» **TASK PROMPT**
An exact copy of the data below is needed; please leave out any pictures.

» **DATASET EXCERPT**
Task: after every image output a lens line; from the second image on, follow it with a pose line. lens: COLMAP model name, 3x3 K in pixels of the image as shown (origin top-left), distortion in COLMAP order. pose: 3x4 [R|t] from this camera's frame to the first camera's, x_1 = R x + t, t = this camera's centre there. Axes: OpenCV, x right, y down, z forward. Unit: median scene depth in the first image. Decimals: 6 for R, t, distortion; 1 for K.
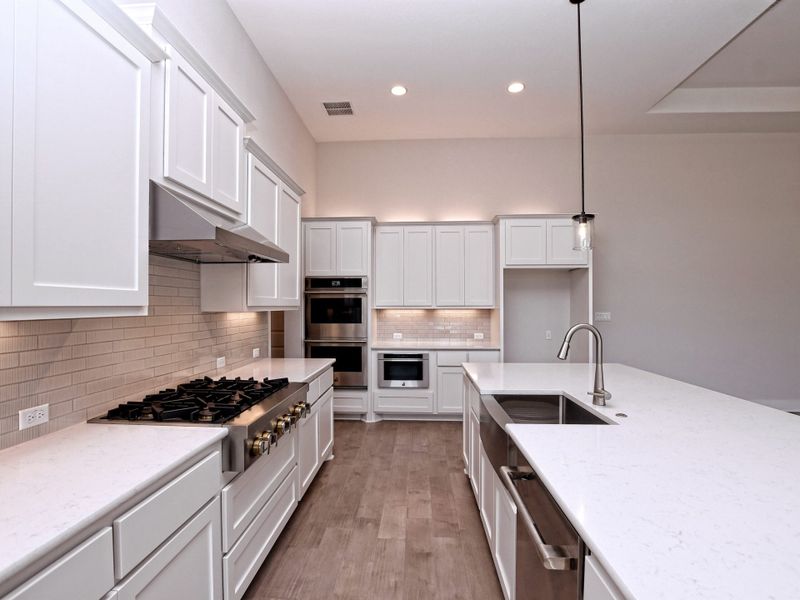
lens RADIAL K [[394.7, 0, 392.5], [0, 394.7, 305.1], [0, 0, 1]] dist [-0.031861, 0.001359]
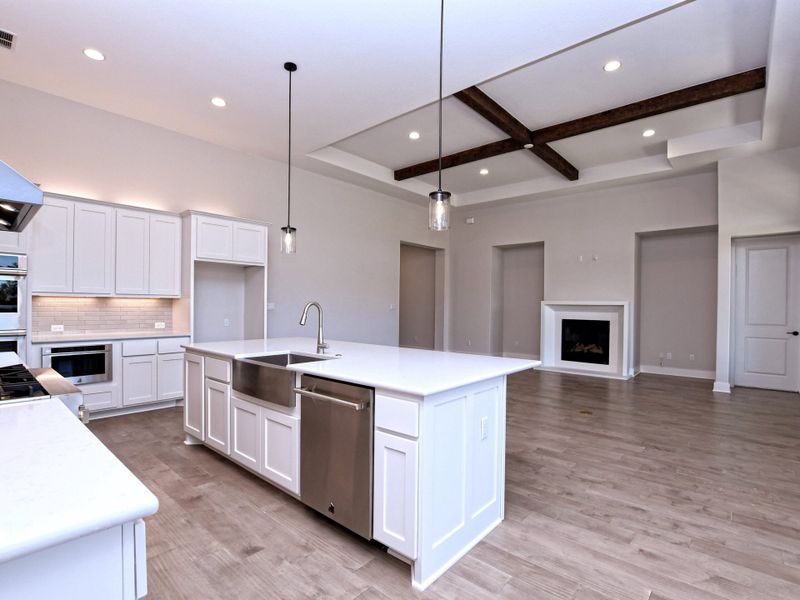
lens RADIAL K [[394.7, 0, 392.5], [0, 394.7, 305.1], [0, 0, 1]] dist [-0.031861, 0.001359]
pose [[0.615299, 0.008261, 0.788250, -0.224573], [-0.011893, 0.999929, -0.001195, 0.023841], [-0.788204, -0.008640, 0.615354, -0.086064]]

» **YOUR SOLUTION**
Task: after every image output a lens line; from the second image on, follow it with a pose line. lens: COLMAP model name, 3x3 K in pixels of the image as shown (origin top-left), distortion in COLMAP order. pose: 3x4 [R|t] from this camera's frame to the first camera's, x_1 = R x + t, t = this camera's centre there. Axes: OpenCV, x right, y down, z forward. Unit: median scene depth in the first image. Decimals: 6 for R, t, distortion; 1 for K.
lens RADIAL K [[394.7, 0, 392.5], [0, 394.7, 305.1], [0, 0, 1]] dist [-0.031861, 0.001359]
lens RADIAL K [[394.7, 0, 392.5], [0, 394.7, 305.1], [0, 0, 1]] dist [-0.031861, 0.001359]
pose [[0.615299, 0.008261, 0.788250, -0.224573], [-0.011893, 0.999929, -0.001195, 0.023841], [-0.788204, -0.008640, 0.615354, -0.086064]]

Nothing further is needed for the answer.